◆ **TO DO**: Transcribe the listing exactly; drop the images.
"""
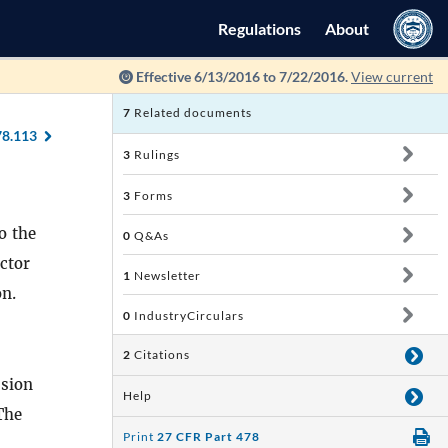
Regulations
About
Effective 6/13/2016 to 7/22/2016.
View current
7
Related documents
78.113
3
Rulings
3
Forms
o the
0
Q&As
ector
1
Newsletter
on.
0
IndustryCirculars
2
Citations
ssion
Help
 The
Print
27 CFR Part 478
"""
◆ **ANSWER AREA**:
Regulations
About
Effective 6/13/2016 to 7/22/2016.
View current
7
Related documents
78.113
3
Rulings
3
Forms
o the
0
Q&As
ector
1
Newsletter
on.
0
IndustryCirculars
2
Citations
ssion
Help
 The
Print
27 CFR Part 478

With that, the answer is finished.